Глава II. Опера и народ
Весь этот сдержанно-неторопливый рассказ — «пытка чувств» для Григория. И когда Пимен, подойдя к событиям недавних лет, глухо произносит: «Прогневали мы бога, согрешили: владыкою себе цареубийцу нарекли!» — у инока вырывается мучивший его вопрос: «Давно, честной отец, хотелось мне тебя спросить о смерти Димитрия царевича. Ты, говорят, в то время был в Угличе?» Здесь — поворотный момент музыкально-сценического развития картины. Пимен, муж многоопытный и мудрый, как будто ждал этого вопроса, к тому, как будто, и вел повествование, чтобы поведать Григорию о тяжком преступлении царя.
И вот «последнее сказанье» Пимена — о кровавых событиях в Угличе. Оно звучит в суровых тонах драматической баллады. Тема летописца исчезает. Возникает и разрастается иная, новая тема, которой предстоит важнейшая роль в драматургии всей оперы. Характерные попевки этой темы слышны уже в начальном мотиве рассказа-баллады («Пришел я в ночь...», см. клавир, стр. 72), а ее становление (первое проведение) связано о образом убитого царевича.
B музыке рисуется картина злодеяния, набат тревоги, смятение негодующей толпы, стихийная расправа с убийцами, «в ужасе, под топором» назвавшими имя Бориса... Основою картинно-симфонического развития рассказа-баллады служит первоначальный мотив (пример 91а). Он разрабатывается, преформи-руется с несравненным мастерством интонационной драматургии. Из этого мотива — посреди нарастающего движения музыки («...ударили в набат; крик, шум. Бегут во двор царицы...») образуется центральная тема—-царевича Димитрия (пример 91б).
В дальнейшем повествовании — «А там, на площади, народ остервенясь...» — тот же мотив, модифицируясь в резко очерченных интонациях, ритмах, созвучьях, нагнетает динамику развития симфонической картины, реально, зримо изображающей ярость народа при виде царского чиновника «Иуды» Битяговского («Вот он, вот, вот злодей!»), ужас, охвативший схваченных убийц пред трупом царевича (здесь выразительным контрастом вновь звучит тема Димитрия), неистовство толпы и предсмертное покаяние злодеев...

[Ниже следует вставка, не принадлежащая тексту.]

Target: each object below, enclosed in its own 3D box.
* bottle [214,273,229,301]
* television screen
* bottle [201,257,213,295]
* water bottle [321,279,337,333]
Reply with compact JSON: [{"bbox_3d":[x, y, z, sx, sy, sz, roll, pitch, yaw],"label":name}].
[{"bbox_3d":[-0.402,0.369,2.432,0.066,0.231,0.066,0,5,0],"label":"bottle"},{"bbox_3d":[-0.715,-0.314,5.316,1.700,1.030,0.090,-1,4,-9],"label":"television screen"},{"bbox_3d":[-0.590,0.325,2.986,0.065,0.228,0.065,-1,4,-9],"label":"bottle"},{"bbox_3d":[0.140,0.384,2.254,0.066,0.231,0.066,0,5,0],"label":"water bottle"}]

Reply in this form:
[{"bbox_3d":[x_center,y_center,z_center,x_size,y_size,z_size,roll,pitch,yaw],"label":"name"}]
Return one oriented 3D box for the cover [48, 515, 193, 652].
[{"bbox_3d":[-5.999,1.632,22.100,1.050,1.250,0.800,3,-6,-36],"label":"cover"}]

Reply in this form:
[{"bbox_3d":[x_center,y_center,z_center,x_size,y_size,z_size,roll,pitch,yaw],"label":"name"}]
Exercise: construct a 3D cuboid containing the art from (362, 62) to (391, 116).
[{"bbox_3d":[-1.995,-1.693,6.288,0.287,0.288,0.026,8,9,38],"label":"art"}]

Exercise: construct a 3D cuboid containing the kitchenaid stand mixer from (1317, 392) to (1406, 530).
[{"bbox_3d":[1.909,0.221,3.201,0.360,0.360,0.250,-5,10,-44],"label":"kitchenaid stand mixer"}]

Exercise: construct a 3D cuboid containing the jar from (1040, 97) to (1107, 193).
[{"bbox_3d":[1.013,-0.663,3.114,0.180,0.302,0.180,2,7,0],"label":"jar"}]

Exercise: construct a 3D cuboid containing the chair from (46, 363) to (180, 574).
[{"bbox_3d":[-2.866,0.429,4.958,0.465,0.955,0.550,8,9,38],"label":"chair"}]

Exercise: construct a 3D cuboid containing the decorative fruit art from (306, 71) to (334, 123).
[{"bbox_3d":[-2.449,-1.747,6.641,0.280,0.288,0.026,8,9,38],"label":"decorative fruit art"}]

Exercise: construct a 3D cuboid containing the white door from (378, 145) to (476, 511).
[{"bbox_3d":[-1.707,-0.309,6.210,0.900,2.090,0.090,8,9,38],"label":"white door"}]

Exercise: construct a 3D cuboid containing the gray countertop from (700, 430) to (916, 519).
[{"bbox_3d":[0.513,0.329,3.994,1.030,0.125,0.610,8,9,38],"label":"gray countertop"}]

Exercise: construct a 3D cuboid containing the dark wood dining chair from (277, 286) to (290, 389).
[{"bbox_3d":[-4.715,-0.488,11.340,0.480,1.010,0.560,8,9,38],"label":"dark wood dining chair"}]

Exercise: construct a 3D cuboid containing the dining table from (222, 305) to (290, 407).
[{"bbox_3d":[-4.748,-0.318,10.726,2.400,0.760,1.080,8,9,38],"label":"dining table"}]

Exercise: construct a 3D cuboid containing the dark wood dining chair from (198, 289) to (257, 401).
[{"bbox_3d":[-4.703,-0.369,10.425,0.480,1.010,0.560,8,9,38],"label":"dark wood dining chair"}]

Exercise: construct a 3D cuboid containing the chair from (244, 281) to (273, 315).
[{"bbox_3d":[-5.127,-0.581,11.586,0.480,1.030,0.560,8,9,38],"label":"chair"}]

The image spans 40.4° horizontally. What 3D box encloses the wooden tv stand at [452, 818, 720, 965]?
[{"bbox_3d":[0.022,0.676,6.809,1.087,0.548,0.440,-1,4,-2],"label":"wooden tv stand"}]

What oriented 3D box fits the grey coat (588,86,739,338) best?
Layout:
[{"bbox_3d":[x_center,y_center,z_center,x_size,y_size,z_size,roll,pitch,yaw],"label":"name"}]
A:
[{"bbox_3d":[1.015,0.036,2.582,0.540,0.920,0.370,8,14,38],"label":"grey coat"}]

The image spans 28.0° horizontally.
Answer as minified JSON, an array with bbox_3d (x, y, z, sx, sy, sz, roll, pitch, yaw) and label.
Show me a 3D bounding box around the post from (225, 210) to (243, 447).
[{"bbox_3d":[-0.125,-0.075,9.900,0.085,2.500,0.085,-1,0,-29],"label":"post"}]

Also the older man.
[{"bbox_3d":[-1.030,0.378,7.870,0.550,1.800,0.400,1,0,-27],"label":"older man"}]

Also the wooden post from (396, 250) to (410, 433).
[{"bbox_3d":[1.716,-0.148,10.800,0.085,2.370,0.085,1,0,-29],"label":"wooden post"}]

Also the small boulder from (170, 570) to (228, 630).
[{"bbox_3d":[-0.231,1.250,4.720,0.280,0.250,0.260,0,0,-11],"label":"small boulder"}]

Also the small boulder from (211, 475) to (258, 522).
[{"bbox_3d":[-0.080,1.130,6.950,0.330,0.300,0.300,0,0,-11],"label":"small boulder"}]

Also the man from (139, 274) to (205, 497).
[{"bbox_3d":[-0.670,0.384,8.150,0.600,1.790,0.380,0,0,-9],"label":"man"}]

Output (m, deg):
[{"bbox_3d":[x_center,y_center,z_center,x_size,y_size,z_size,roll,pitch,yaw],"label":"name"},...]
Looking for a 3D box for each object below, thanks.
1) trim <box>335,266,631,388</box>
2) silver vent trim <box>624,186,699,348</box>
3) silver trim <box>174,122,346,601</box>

Вместе с тем в драматическом развертывании первоначального мотива все яснее ощущается скрытая интонационная связь с темою царя Бориса (монолог «Скорбит душа...», см. выше, пример 87). Она становится явной в заключительном проведении мотива (d-moll), где упоминание о царе Борисе («Злодеи покаялись и назвали Бориса...-») тонко подчеркнуто характерным гармоническим штрихом из его монолога 18 (аккорд шестой минорной ступени):
Так, три предначальных образа сплетаются незримо в музыке драматического повествования Пимена: образ убитого царевича Димитрия, образ народного возмущения и образ преступного царя Бориса. И эта связь знаменательна. В ней затаена взрывчатая сила развития музыкальной драмы. Только бичом цензурных соображений можно было изъять из оперы рассказ Пимена об углицких событиях, играющий столь важную роль в драматургии сочинения.
Заключение картины складывается под непосредственным воздействием рассказа Пимена. Встревоженная тишина кельи; вкрадчивый вопрос Григория: «Каких был лет царевич убиенный?». Сосредоточенное припоминание летописца (в оркестре промелькивает «мотив сказа»). Наконец, уверенный ответ: «Он был бы твой ровесник и царствовал!». И тут вновь гениальный штрих интонационной драматургии, раскрывающий внутренний, психологический смысл момента. На словах «и царствовал» внезапно возникает тема царевича Димитрия. Ее появленье оттенено неожиданным тональным контрастом (D-dur — Es-dur); звучит она иначе, нежели в первоначальном, широком проведении (a-moll), и колорит у нее иной — призрачный, холодный.